▶ **TASK GOAL**:
Nothing in the records may change. Print them all again.

▶ **LISTED ENTRIES**:
--- START ---

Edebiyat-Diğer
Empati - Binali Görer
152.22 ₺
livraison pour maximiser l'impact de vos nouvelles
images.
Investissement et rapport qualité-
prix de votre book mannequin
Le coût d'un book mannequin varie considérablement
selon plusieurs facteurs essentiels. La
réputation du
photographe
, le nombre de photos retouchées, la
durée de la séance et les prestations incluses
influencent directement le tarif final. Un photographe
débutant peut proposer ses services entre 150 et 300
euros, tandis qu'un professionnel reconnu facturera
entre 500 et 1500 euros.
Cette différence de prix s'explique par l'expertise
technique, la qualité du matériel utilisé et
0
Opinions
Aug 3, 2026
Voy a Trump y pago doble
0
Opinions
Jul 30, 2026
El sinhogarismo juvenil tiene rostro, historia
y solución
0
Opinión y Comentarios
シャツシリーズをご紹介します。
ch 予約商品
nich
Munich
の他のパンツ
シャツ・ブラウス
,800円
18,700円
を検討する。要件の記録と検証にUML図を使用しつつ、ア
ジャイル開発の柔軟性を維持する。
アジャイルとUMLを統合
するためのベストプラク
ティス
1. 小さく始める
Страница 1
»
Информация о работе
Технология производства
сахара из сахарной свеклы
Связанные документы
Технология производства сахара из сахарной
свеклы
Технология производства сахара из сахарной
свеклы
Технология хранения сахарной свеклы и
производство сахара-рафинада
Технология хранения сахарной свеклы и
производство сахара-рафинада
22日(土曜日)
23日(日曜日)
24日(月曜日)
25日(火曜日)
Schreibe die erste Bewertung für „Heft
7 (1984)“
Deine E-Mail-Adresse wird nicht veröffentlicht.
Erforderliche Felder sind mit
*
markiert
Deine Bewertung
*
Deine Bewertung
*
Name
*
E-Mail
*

--- END ---

▶ **SOLVED EXERCISE**:
Edebiyat-Diğer
Empati - Binali Görer
152.22 ₺
livraison pour maximiser l'impact de vos nouvelles
images.
Investissement et rapport qualité-
prix de votre book mannequin
Le coût d'un book mannequin varie considérablement
selon plusieurs facteurs essentiels. La
réputation du
photographe
, le nombre de photos retouchées, la
durée de la séance et les prestations incluses
influencent directement le tarif final. Un photographe
débutant peut proposer ses services entre 150 et 300
euros, tandis qu'un professionnel reconnu facturera
entre 500 et 1500 euros.
Cette différence de prix s'explique par l'expertise
technique, la qualité du matériel utilisé et
0
Opinions
Aug 3, 2026
Voy a Trump y pago doble
0
Opinions
Jul 30, 2026
El sinhogarismo juvenil tiene rostro, historia
y solución
0
Opinión y Comentarios
シャツシリーズをご紹介します。
ch 予約商品
nich
Munich
の他のパンツ
シャツ・ブラウス
,800円
18,700円
を検討する。要件の記録と検証にUML図を使用しつつ、ア
ジャイル開発の柔軟性を維持する。
アジャイルとUMLを統合
するためのベストプラク
ティス
1. 小さく始める
Страница 1
»
Информация о работе
Технология производства
сахара из сахарной свеклы
Связанные документы
Технология производства сахара из сахарной
свеклы
Технология производства сахара из сахарной
свеклы
Технология хранения сахарной свеклы и
производство сахара-рафинада
Технология хранения сахарной свеклы и
производство сахара-рафинада
22日(土曜日)
23日(日曜日)
24日(月曜日)
25日(火曜日)
Schreibe die erste Bewertung für „Heft
7 (1984)“
Deine E-Mail-Adresse wird nicht veröffentlicht.
Erforderliche Felder sind mit
*
markiert
Deine Bewertung
*
Deine Bewertung
*
Name
*
E-Mail
*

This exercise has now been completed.